Un documento clasificado del Gobierno de Estados Unidos —el llamado Overmatch Brief— ha desatado la alarma en el Pentágono al concluir que China derrotaría con claridad a las Fuerzas Armadas estadounidenses en un conflicto por Taiwán. El informe sostiene que el modelo militar de Washington, basado en plataformas extremadamente caras y complejas, es incapaz de competir frente a la capacidad de Pekín para producir armamento barato y masivo en cantidades abrumadoras.
Según revela The New York Times, un alto funcionario de seguridad nacional de la era Biden «se quedó pálido» al comprobar que China dispone de «redundancia tras redundancia» para neutralizar cada táctica estadounidense, un cambio de equilibrio que pone en cuestión décadas de hegemonía militar occidental.
Las simulaciones del documento son demoledoras: el portaaviones USS Gerald R. Ford, orgullo de la Marina estadounidense y valorado en 13.000 millones de dólares, es hundido una y otra vez. La causa: los más de 600 misiles hipersónicos chinos, algunos capaces de viajar a Mach 8, frente a cero misiles hipersónicos operativos en Estados Unidos. Incluso submarinos diésel chinos, mucho más baratos, logran penetrar la defensa estadounidense y destruir activos clave. «Perdemos siempre», llegó a admitir el propio secretario de Defensa, Pete Hegseth, sobre los juegos de guerra del Pentágono. Analistas consultados describen pérdidas masivas: cientos de aviones de quinta generación destruidos, varios destructores fuera de combate y uno o dos portaaviones hundidos en los primeros días del enfrentamiento.

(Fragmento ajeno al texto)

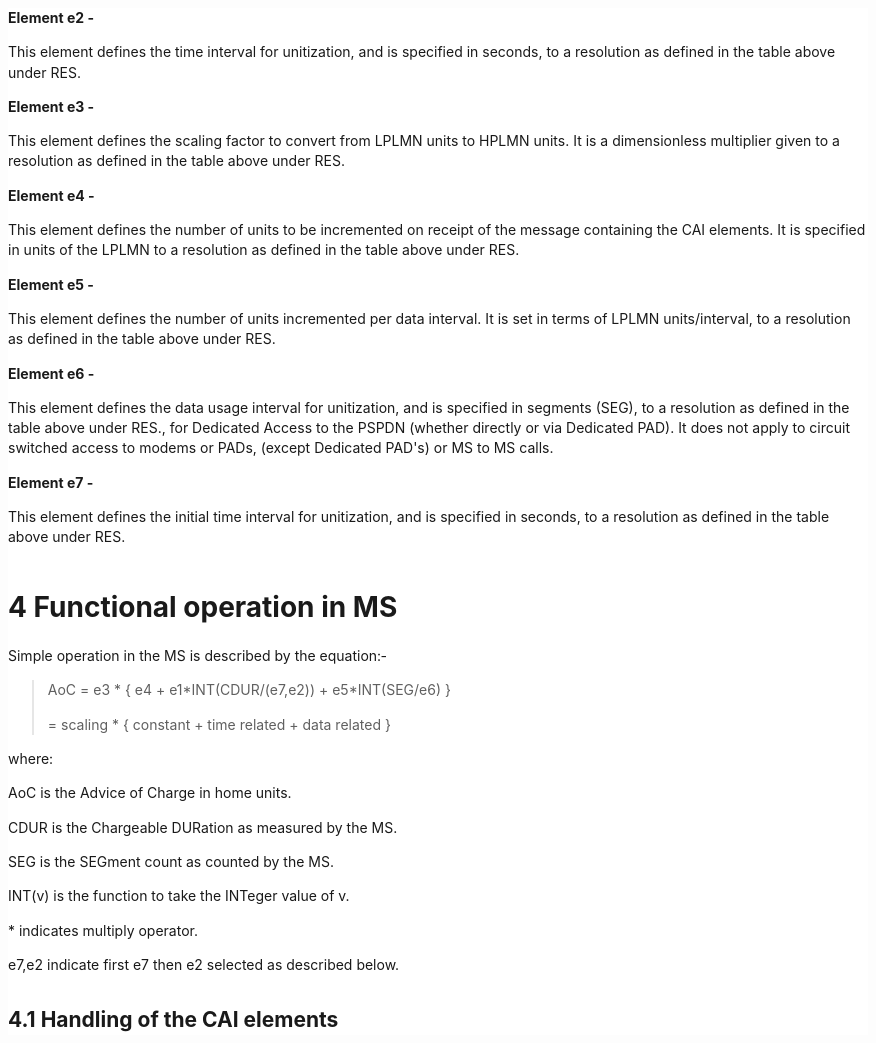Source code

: **Element e2 ‑**

This element defines the time interval for unitization, and is specified
in seconds, to a resolution as defined in the table above under RES.

**Element e3 ‑**

This element defines the scaling factor to convert from LPLMN units to
HPLMN units. It is a dimensionless multiplier given to a resolution as
defined in the table above under RES.

**Element e4 ‑**

This element defines the number of units to be incremented on receipt of
the message containing the CAI elements. It is specified in units of the
LPLMN to a resolution as defined in the table above under RES.

**Element e5 ‑**

This element defines the number of units incremented per data interval.
It is set in terms of LPLMN units/interval, to a resolution as defined
in the table above under RES.

**Element e6 ‑**

This element defines the data usage interval for unitization, and is
specified in segments (SEG), to a resolution as defined in the table
above under RES., for Dedicated Access to the PSPDN (whether directly or
via Dedicated PAD). It does not apply to circuit switched access to
modems or PADs, (except Dedicated PAD\'s) or MS to MS calls.

**Element e7 ‑**

This element defines the initial time interval for unitization, and is
specified in seconds, to a resolution as defined in the table above
under RES.

4 Functional operation in MS
============================

Simple operation in the MS is described by the equation:‑

> AoC = e3 \* { e4 + e1\*INT(CDUR/(e7,e2)) + e5\*INT(SEG/e6) }
>
> = scaling \* { constant + time related + data related }

where:

AoC is the Advice of Charge in home units.

CDUR is the Chargeable DURation as measured by the MS.

SEG is the SEGment count as counted by the MS.

INT(v) is the function to take the INTeger value of v.

\* indicates multiply operator.

e7,e2 indicate first e7 then e2 selected as described below.

4.1 Handling of the CAI elements
--------------------------------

El informe también critica la estructura industrial-militar estadounidense: apenas cinco grandes contratistas venden al Pentágono sistemas cada vez más caros y difíciles de producir en masa, justo lo contrario de lo que exigen los conflictos modernos. Mientras drones baratos y munición de bajo coste han probado su eficacia en Ucrania, Oriente Medio o África, Estados Unidos sigue atrapado en un modelo industrial incapaz de regenerar equipamiento a gran escala. «Estamos llegando tarde y vamos por detrás», admiten expertos citados por The Telegraph.
En paralelo, China acelera su preparación militar. Xi Jinping ha ordenado a su Ejército estar listo para tomar Taiwán antes de 2027, aunque no se moverá sin una superioridad tan aplastante que reduzca al mínimo el riesgo político. Pekín mejora su arsenal de misiles, amplía su flota naval y ha infiltrado malware en infraestructuras críticas estadounidenses —desde redes eléctricas hasta sistemas de comunicaciones—, lo que podría paralizar la logística americana en caso de guerra.
Donald Trump mantiene la doctrina de «ambigüedad estratégica», pero ha dejado claro que Taiwán debe pagar por su defensa, al tiempo que su nueva Estrategia de Seguridad Nacional considera la isla esencial para contener la expansión china, dado que un tercio del comercio global cruza el Estrecho. El documento reconoce, sin embargo, que Estados Unidos ha perdido la ventaja tecnológica y táctica que garantizaba su supremacía en el Pacífico.
La conclusión del informe ultrasecreto es inequívoca y devastadora: China ya está ganando la carrera militar, dispone de más misiles, más capacidad industrial y más margen para absorber pérdidas. El Ejército estadounidense, pilar del orden occidental durante casi un siglo, ya no puede garantizar la superioridad militar frente a Pekín.